Foreign officials and employees of embassies or consulates in the U.S. ("A visa" holders), and foreign officials and employees of international organizations in the U.S. ("G visa" holders) sometimes find themselves assigned to the U.S. with their families for many years. As a result, they might develop ties to the country and wonder whether they could qualify for a green card (lawful permanent residence) in spite of their "diplomatic" status. (The U.S. government does not normally accept its own nationals or permanent residents as diplomatic agents for other governments.)
Certain A and G visa holders may, in fact, qualify for a U.S. green card (under both ordinary and special immigrant categories) if they waive (give up) their diplomatic rights, privileges, and immunities.

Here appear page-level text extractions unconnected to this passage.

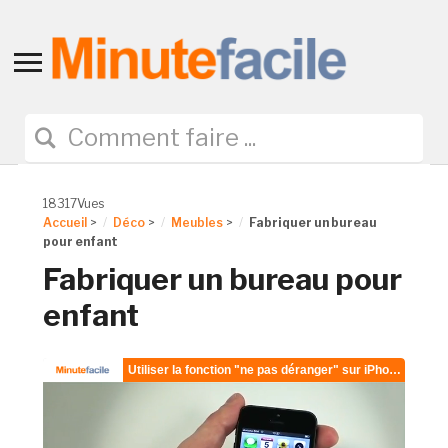
Toggle
sidebar
&
navigation
18317Vues
Accueil
>
Déco
>
Meubles
>
Fabriquer un bureau
pour enfant
Fabriquer un bureau pour
enfant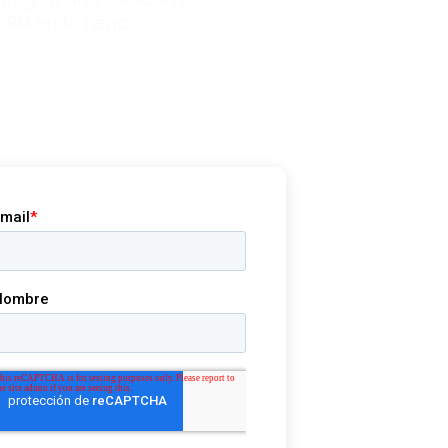
CRM en tu negocio.
+507 6899 9856
info@redcodep.com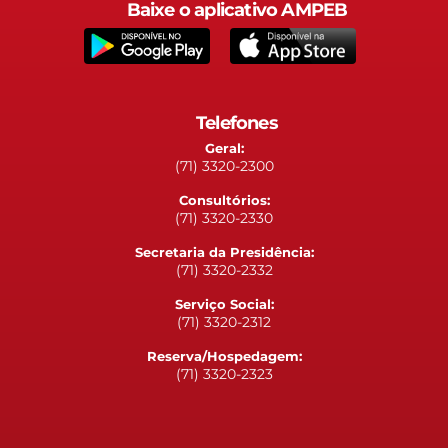
Baixe o aplicativo AMPEB
Telefones
Geral:
(71) 3320-2300
Consultórios:
(71) 3320-2330
Secretaria da Presidência:
(71) 3320-2332
Serviço Social:
(71) 3320-2312
Reserva/Hospedagem:
(71) 3320-2323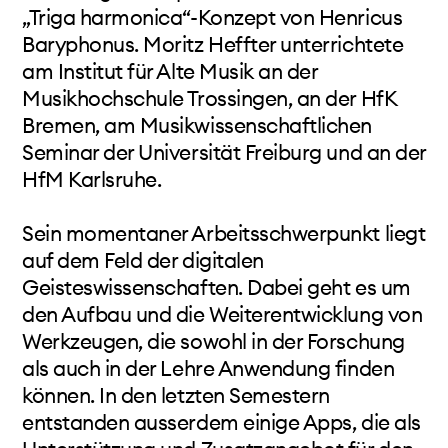
„Triga harmonica“-Konzept von Henricus
Baryphonus. Moritz Heffter unterrichtete
am Institut für Alte Musik an der
Musikhochschule Trossingen, an der HfK
Bremen, am Musikwissenschaftlichen
Seminar der Universität Freiburg und an der
HfM Karlsruhe.
Sein momentaner Arbeitsschwerpunkt liegt
auf dem Feld der digitalen
Geisteswissenschaften. Dabei geht es um
den Aufbau und die Weiterentwicklung von
Werkzeugen, die sowohl in der Forschung
als auch in der Lehre Anwendung finden
können. In den letzten Semestern
entstanden ausserdem einige Apps, die als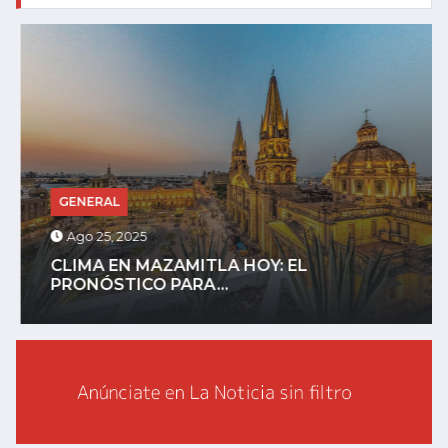
GENERAL
Ago 25, 2025
CLIMA EN MAZAMITLA HOY: EL
PRONÓSTICO PARA...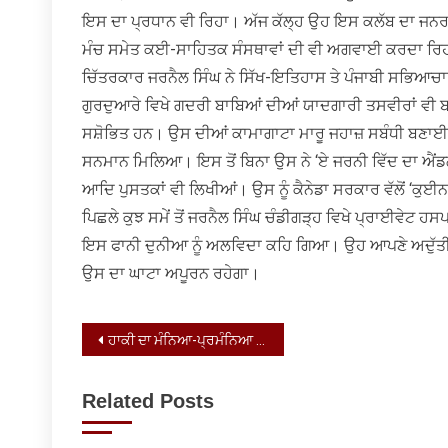
ਇਸ ਦਾ ਪ੍ਰਧਾਨ ਵੀ ਰਿਹਾ। ਅੱਜ ਕੱਲ੍ਹ ਉਹ ਇਸ ਕਲੱਬ ਦਾ ਜਨਰਲ 
ਮੰਚ ਸਮੇਤ ਕਈ-ਸਾਹਿਤਕ ਸੰਸਥਾਵਾਂ ਦੀ ਵੀ ਅਗਵਾਈ ਕਰਦਾ ਰਿ
ਚਿੱਤਰਕਾਰ ਜਰਨੈਲ ਸਿੰਘ ਨੇ ਸਿੱਖ-ਇਤਿਹਾਸ ਤੇ ਪੰਜਾਬੀ ਸਭਿਆਚਾਰ
ਗੁਰਦੁਆਰੇ ਵਿਖੇ ਗਦਰੀ ਬਾਬਿਆਂ ਦੀਆਂ ਯਾਦਗਾਰੀ ਤਸਵੀਰਾਂ ਵੀ
ਸਸ਼ੋਭਿਤ ਹਨ। ਉਸ ਦੀਆਂ ਕਾਮਾਗਾਟਾ ਮਾਰੂ ਜਹਾਜ਼ ਸਬੰਧੀ ਬਣਾਈਆਂ ਪੇਂਟ
ਸਨਮਾਨ ਮਿਲਿਆ। ਇਸ ਤੋਂ ਬਿਨਾ ਉਸ ਨੇ ‘ਏ ਜਰਨੀ ਵਿੱਦ ਦਾ ਐਂਡਲੈੱ
ਆਦਿ ਪੁਸਤਕਾਂ ਵੀ ਲਿਖੀਆਂ। ਉਸ ਨੂੰ ਕੈਨੇਡਾ ਸਰਕਾਰ ਵੱਲੋਂ ‘ਕ
ਪਿਛਲੇ ਕੁਝ ਸਮੇਂ ਤੋਂ ਜਰਨੈਲ ਸਿੰਘ ਚੰਡੀਗੜ੍ਹ ਵਿਖੇ ਪ੍ਰਾਈਵੇਟ 
ਇਸ ਫਾਨੀ ਦੁਨੀਆ ਨੂੰ ਅਲਵਿਦਾ ਕਹਿ ਗਿਆ। ਉਹ ਆਪਣੇ ਅਦੁੱਤੀ ਚਿੱਤ
ਉਸ ਦਾ ਘਾਟਾ ਅਪੂਰਨ ਰਹੇਗਾ।
Post
ਹਾਕੀ ਦਾ ਮੰਨਿਆ-ਪ੍ਰਮੰਨਿਆ ਖਿਡਾਰੀ ਸੁਰਜੀਤ ਸਿੰਘ
navigation
Related Posts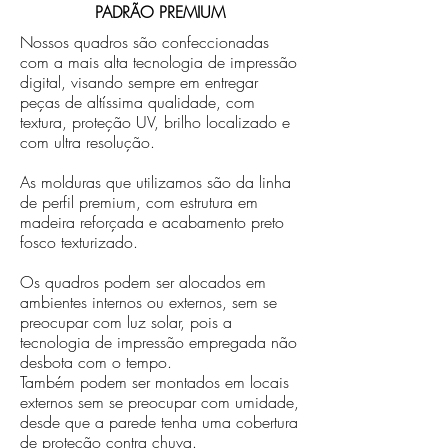
PADRÃO PREMIUM
Nossos quadros são confeccionadas
com a mais alta tecnologia de impressão
digital, visando sempre em entregar
peças de altíssima qualidade, com
textura, proteção UV, brilho localizado e
com ultra resolução.
As molduras que utilizamos são da linha
de perfil premium, com estrutura em
madeira reforçada e acabamento preto
fosco texturizado.
Os quadros podem ser alocados em
ambientes internos ou externos, sem se
preocupar com luz solar, pois a
tecnologia de impressão empregada não
desbota com o tempo.
Também podem ser montados em locais
externos sem se preocupar com umidade,
desde que a parede tenha uma cobertura
de proteção contra chuva.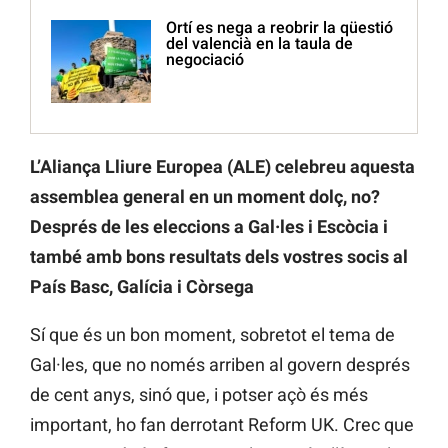
Ortí es nega a reobrir la qüestió
del valencià en la taula de
negociació
L’Aliança Lliure Europea (ALE) celebreu aquesta
assemblea general en un moment dolç, no?
Després de les eleccions a Gal·les i Escòcia i
també amb bons resultats dels vostres socis al
País Basc, Galícia i Còrsega
Sí que és un bon moment, sobretot el tema de
Gal·les, que no només arriben al govern després
de cent anys, sinó que, i potser açò és més
important, ho fan derrotant Reform UK. Crec que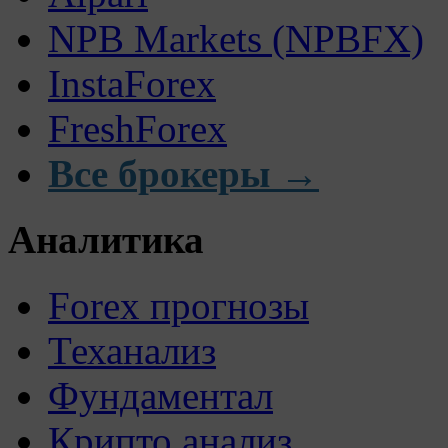
NPB Markets (NPBFX)
InstaForex
FreshForex
Все брокеры →
Аналитика
Forex прогнозы
Теханализ
Фундаментал
Крипто анализ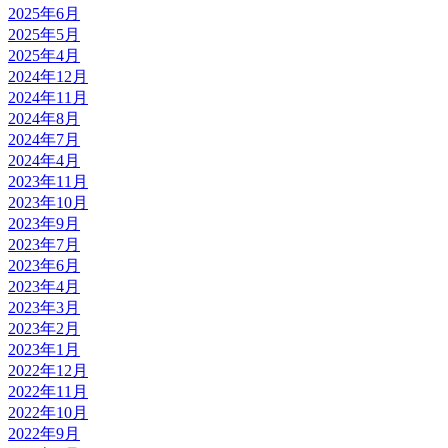
2025年6月
2025年5月
2025年4月
2024年12月
2024年11月
2024年8月
2024年7月
2024年4月
2023年11月
2023年10月
2023年9月
2023年7月
2023年6月
2023年4月
2023年3月
2023年2月
2023年1月
2022年12月
2022年11月
2022年10月
2022年9月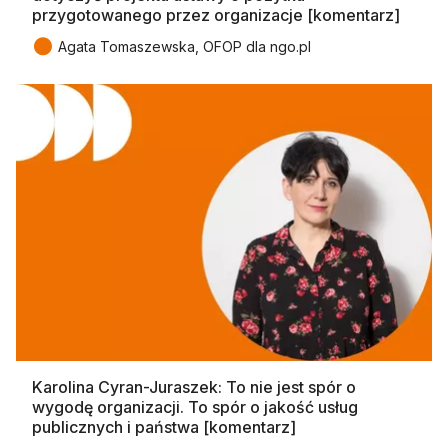
przygotowanego przez organizacje [komentarz]
●
Agata Tomaszewska, OFOP dla ngo.pl
Karolina Cyran-Juraszek: To nie jest spór o
wygodę organizacji. To spór o jakość usług
publicznych i państwa [komentarz]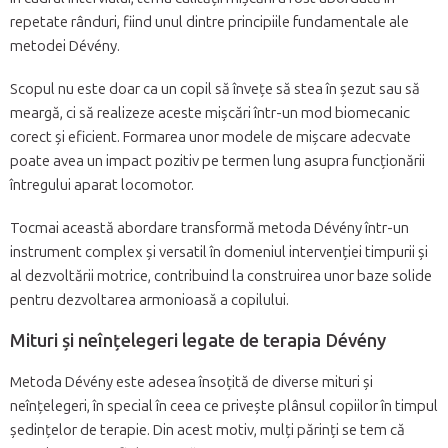
repetate rânduri, fiind unul dintre principiile fundamentale ale
metodei Dévény.
Scopul nu este doar ca un copil să învețe să stea în șezut sau să
meargă, ci să realizeze aceste mișcări într-un mod biomecanic
corect și eficient. Formarea unor modele de mișcare adecvate
poate avea un impact pozitiv pe termen lung asupra funcționării
întregului aparat locomotor.
Tocmai această abordare transformă metoda Dévény într-un
instrument complex și versatil în domeniul intervenției timpurii și
al dezvoltării motrice, contribuind la construirea unor baze solide
pentru dezvoltarea armonioasă a copilului.
Mituri și neînțelegeri legate de terapia Dévény
Metoda Dévény este adesea însoțită de diverse mituri și
neînțelegeri, în special în ceea ce privește plânsul copiilor în timpul
ședințelor de terapie. Din acest motiv, mulți părinți se tem că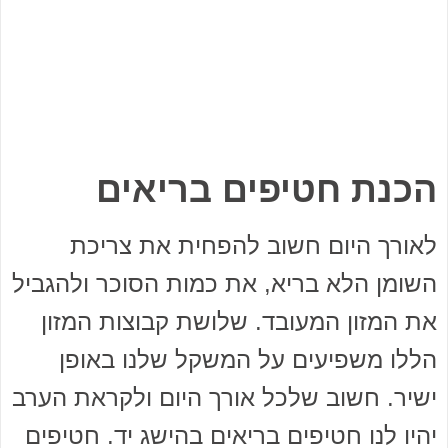
הכנת חטיפים בריאים
לאורך היום חשוב להפחית את צריכת
השומן הלא בריא, את כמות הסוכר ולהגביל
את המזון המעובד. שלושת קבוצות המזון
הללו משפיעים על המשקל שלנו באופן
ישיר. חשוב שלכל אורך היום ולקראת הערב
יהיו לנו חטיפים בריאים בהישג יד. חטיפים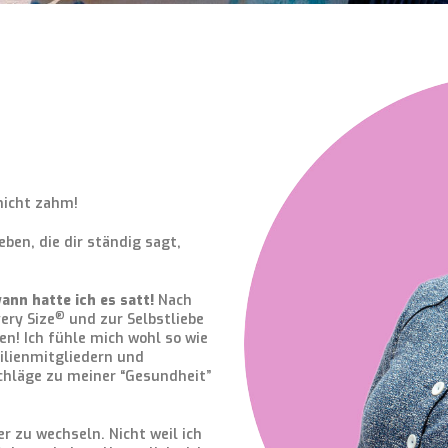
nicht zahm!
 leben, die dir ständig sagt,
ann hatte ich es satt!
Nach
®
ery Size
und zur Selbstliebe
en! Ich fühle mich wohl so wie
milienmitgliedern und
chläge zu meiner “Gesundheit”
r zu wechseln. Nicht weil ich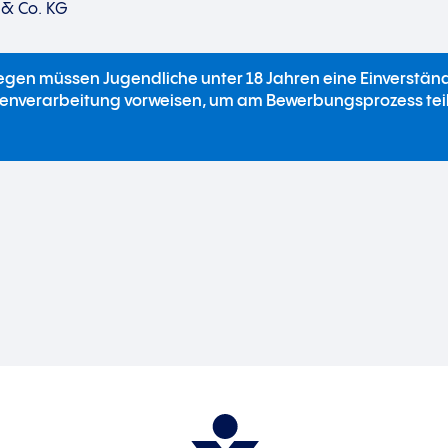
 & Co. KG
egen müssen Jugendliche unter 18 Jahren eine Einverstän
tenverarbeitung vorweisen, um am Bewerbungsprozess te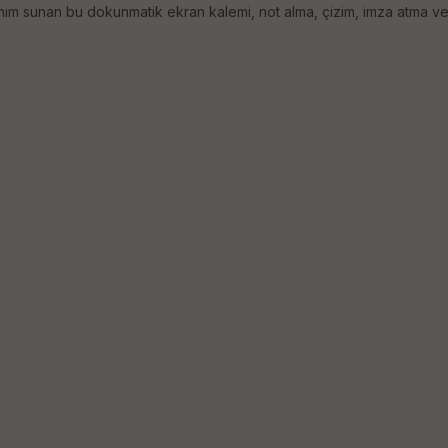
m sunan bu dokunmatik ekran kalemi, not alma, çizim, imza atma ve ekr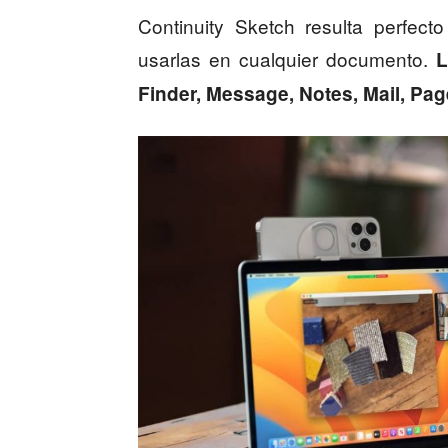
Continuity Sketch resulta perfecto
usarlas en cualquier documento.
L
Finder, Message, Notes, Mail, Pag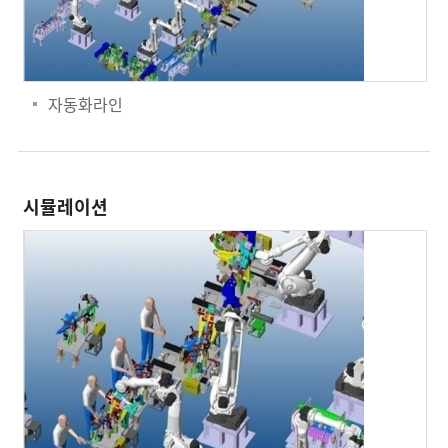
자동화라인
시뮬레이션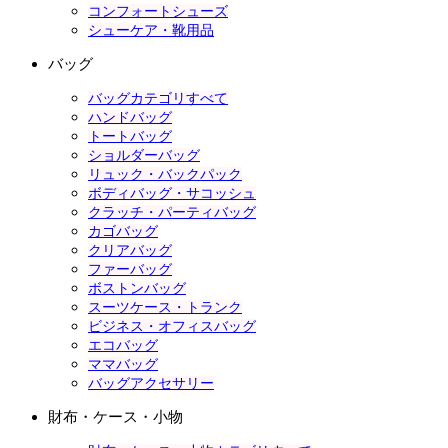
コンフォートシューズ
シューケア・靴用品
バッグ
バッグカテゴリすべて
ハンドバッグ
トートバッグ
ショルダーバッグ
リュック・バックパック
ボディバッグ・サコッシュ
クラッチ・パーティバッグ
カゴバッグ
クリアバッグ
ファーバッグ
ボストンバッグ
スーツケース・トランク
ビジネス・オフィスバッグ
エコバッグ
ママバッグ
バッグアクセサリー
財布・ケース・小物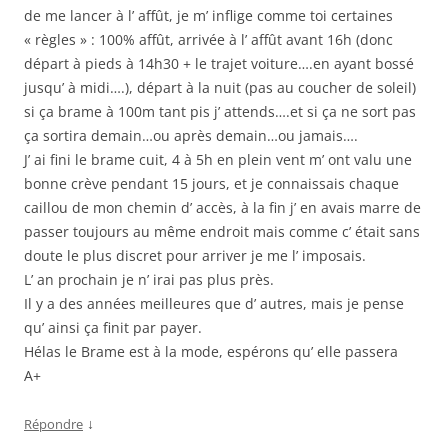
de me lancer à l’ affût, je m’ inflige comme toi certaines
« règles » : 100% affût, arrivée à l’ affût avant 16h (donc
départ à pieds à 14h30 + le trajet voiture….en ayant bossé
jusqu’ à midi….), départ à la nuit (pas au coucher de soleil)
si ça brame à 100m tant pis j’ attends….et si ça ne sort pas
ça sortira demain…ou après demain…ou jamais….
J’ ai fini le brame cuit, 4 à 5h en plein vent m’ ont valu une
bonne crève pendant 15 jours, et je connaissais chaque
caillou de mon chemin d’ accès, à la fin j’ en avais marre de
passer toujours au même endroit mais comme c’ était sans
doute le plus discret pour arriver je me l’ imposais.
L’ an prochain je n’ irai pas plus près.
Il y a des années meilleures que d’ autres, mais je pense
qu’ ainsi ça finit par payer.
Hélas le Brame est à la mode, espérons qu’ elle passera
A+
↓
Répondre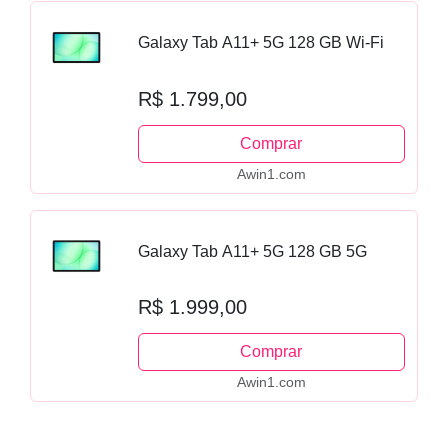
Galaxy Tab A11+ 5G 128 GB Wi-Fi
R$ 1.799,00
Comprar
Awin1.com
Galaxy Tab A11+ 5G 128 GB 5G
R$ 1.999,00
Comprar
Awin1.com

A and G visa holders may be eligible for a green card in any of the immigrant visa categories available to other foreign citizens, but only if they waive their diplomatic rights, privileges, and immunities.
For example, if you are an employee on the administrative staff of a foreign embassy in the U.S., you probably enjoy some immunity from criminal prosecution. However, if you would like to apply for a green card based on your marriage to a U.S. citizen, you may do so only if you agree to give up your immunity and to accept liability for U.S. taxes. You are not required to abandon your position with the foreign mission.
To waive your diplomatic rights, privileges, and immunities, you would file a Form I-508, Waiver of Rights, Privileges, Exemptions and Immunities with U.S. Citizenship and Immigration Services or USCIS at the same time as you apply for your green card.
The rest of your green card application package should include (in addition to your immigrant petition, visa, or adjustment of status application, and supporting documents) a Form I-566, Interagency Record of Request.
Foreign government representatives whose duties could be described as diplomatic or semi-diplomatic in nature (whether they were granted an A-1 or A-2 visa and assigned to an embassy or consulate, or were granted a G-1 or G-2 visa and assigned to an international organization) may also qualify for a special type of green card ("Section 13") if they failed to maintain their diplomatic status, are unable to return to their home country due to compelling reasons, are otherwise admissible to the U.S., and can demonstrate good moral character.
Family members of such persons may also qualify for this benefit as dependents.
For example, foreign ambassadors could have a credible fear of returning to their home country after a coup or due to a civil war. The Section 13 option would allow such diplomats to obtain a green card without having to go through the laborious process of requesting asylum. They would not even need to file an immigrant petition (the usual first step in applying for most types of green cards). Instead, they would file an I-485 adjustment of status form, along with other forms required in this category.
By contrast, foreign embassy employees with no formal decision-making role (or a foreign official with less compelling reasons not to return home) would be unlikely to be permitted this benefit.
Even for qualifying officials, Section 13 green cards remain extremely rare (a maximum of 50 per year) and may be granted only if it is in the national interest of the United States.
Retired officers and employees of international organizations (such as the United Nations and the World Bank) are eligible for a special type of green card if they lived in the U.S. on a G-4 or NATO-6 visa for at least 15 years (combined) before their retirement, including for at least half of the last seven years before applying for a green card. (This application must be filed on Form I-360, Petition for Amerasian, Widow(er), or Special Immigrant no later than six months after the officer or employee's retirement.)
The spouses of such international organization retirees, as well as the spouses of deceased former international organization officers or employees, may also independently qualify for a green card. In the latter case, the application must be filed no later than six months after the death of the former officer or employee.
Lastly, the unmarried sons and daughters of current or former international organization officers or employees are independently eligible for a green card if they have lived in the U.S. on a G-4 or NATO-6 visa for at least seven years (combined) between ages 5 and 21, and for at least half of the seven years before their application for the green card. (The application must be filed before they turn 25.)
Children born in the U.S. to accredited foreign diplomatic officers do not acquire U.S. citizenship at birth. Still, these children can get a green card under a special regulation, 8 C.F.R. § 101.3.
This process does not require an immigrant visa petition, but instead the I-485 adjustment of status application must be filed, along with the I-508 and I-566 as discussed above.
Various types of supporting evidence must accompany the application. Many people working in foreign embassies in the U.S. are not actually accredited foreign diplomatic officers on what the Department of State calls the "Blue List," so before you or your child file a green card application through this process, be sure to verify that the parent was definitely on this list. If the parent was not on this list, then the child is already a U.S. citizen.
These are unusual rights and remedies within U.S. immigration law, and even the government officials you deal with might not be clear on the details. Your best bet is to hire an experienced immigration attorney to analyze your situation and help you prepare the legal arguments and paperwork.